Location
- College Road Patharghata Upazila, Barguna District 8720 Bangladesh
- Coordinates: 22°02′39″N 89°58′13″E﻿ / ﻿22.044291°N 89.970412°E

Information
- Motto: শিক্ষার জন্য এসো, সেবার তরে যাও
- Established: 1995
- School board: Board of Intermediate and Secondary Education, Barisal
- School district: Barguna District
- Headmaster: Abul Bashar Azad
- Faculty: 30
- Grades: Class I-X
- Gender: Boys and Girls
- Enrollment: 900
- Language: Bengali
- Communities served: Scouting

= Taslima Memorial Academy =

High School in Bangladesh

Taslima Memorial Academy is a high school located at Patharghata Upazila in Barguna District, Bangladesh. It is one of the top ranked high schools in Barisal Education Board and the first ranked school in Barguna District. It is a semi-public educational institution located at College Road. It was founded by ex Mayor of Patharghata, Mallik Mohammad Ayub, on January 1, 1995. The school offers grades from class I to class X. It has two shifts, morning and day.
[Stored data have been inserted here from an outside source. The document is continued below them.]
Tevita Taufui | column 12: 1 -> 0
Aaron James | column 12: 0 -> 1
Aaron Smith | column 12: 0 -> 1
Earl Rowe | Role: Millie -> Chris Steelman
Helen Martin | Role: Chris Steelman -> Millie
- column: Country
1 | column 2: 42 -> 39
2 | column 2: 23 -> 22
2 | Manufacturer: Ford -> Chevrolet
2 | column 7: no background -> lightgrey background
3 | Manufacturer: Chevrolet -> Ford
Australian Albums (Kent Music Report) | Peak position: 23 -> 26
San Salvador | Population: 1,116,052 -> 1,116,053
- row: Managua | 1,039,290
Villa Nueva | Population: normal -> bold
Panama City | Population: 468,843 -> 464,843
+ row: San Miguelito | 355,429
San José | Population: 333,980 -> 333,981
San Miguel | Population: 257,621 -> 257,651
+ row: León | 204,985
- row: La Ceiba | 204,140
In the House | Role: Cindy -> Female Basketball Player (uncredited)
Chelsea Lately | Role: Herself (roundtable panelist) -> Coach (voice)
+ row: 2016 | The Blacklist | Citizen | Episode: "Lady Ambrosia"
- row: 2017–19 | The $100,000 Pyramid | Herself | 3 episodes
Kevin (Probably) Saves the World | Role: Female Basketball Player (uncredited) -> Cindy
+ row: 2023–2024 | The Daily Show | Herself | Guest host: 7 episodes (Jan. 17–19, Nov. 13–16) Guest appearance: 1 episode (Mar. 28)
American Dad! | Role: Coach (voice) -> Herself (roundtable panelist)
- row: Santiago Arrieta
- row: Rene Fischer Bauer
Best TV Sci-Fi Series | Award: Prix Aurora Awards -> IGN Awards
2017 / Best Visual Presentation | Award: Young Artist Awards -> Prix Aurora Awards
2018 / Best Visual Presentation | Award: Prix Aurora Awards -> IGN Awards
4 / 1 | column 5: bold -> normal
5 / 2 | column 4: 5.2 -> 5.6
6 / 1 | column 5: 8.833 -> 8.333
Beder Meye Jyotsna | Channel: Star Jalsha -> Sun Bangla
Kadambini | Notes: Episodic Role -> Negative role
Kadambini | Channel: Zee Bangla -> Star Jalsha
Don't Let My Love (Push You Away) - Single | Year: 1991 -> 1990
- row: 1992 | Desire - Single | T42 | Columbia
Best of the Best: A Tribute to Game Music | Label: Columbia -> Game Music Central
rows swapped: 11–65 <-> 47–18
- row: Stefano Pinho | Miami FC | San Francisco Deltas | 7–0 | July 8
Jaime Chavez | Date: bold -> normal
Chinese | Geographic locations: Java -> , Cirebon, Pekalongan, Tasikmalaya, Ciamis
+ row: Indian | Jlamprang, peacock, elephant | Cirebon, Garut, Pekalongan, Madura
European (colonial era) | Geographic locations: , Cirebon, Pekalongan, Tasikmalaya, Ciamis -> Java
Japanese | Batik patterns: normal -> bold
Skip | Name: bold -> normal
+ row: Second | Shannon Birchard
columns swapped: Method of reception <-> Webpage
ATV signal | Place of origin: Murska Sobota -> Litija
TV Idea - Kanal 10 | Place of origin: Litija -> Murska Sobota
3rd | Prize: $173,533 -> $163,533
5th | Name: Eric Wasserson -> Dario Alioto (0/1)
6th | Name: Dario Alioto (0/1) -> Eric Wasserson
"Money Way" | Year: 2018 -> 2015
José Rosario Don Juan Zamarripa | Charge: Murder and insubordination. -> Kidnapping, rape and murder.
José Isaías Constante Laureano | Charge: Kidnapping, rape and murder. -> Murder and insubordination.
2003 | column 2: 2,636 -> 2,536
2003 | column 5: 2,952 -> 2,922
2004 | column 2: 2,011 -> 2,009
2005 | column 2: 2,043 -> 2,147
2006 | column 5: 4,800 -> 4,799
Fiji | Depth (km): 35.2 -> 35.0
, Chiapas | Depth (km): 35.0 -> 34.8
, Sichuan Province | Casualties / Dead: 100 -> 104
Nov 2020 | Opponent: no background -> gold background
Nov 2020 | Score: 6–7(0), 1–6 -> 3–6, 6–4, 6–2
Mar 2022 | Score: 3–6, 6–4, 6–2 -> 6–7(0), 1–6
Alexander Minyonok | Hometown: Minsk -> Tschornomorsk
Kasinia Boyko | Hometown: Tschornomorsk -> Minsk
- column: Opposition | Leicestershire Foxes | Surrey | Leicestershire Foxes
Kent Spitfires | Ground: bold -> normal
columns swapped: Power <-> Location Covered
The morning shift starts at 7:00 am and the day shift starts at 10:00 am.

==History==
The school was founded by Mallik Mohammad Ayub on first January, 1995. The school was inaugurated with five teachers and forty six students. Then the school was a kindergarten school and the first principal was Abu Masud. The school was named Taslima Precadet and Child Care Homes after the name of Taslima Begum, wife of Mallik Mohammad Ayub. In 1998, it was upgraded to a secondary school and was renamed Taslima Memorial Academy.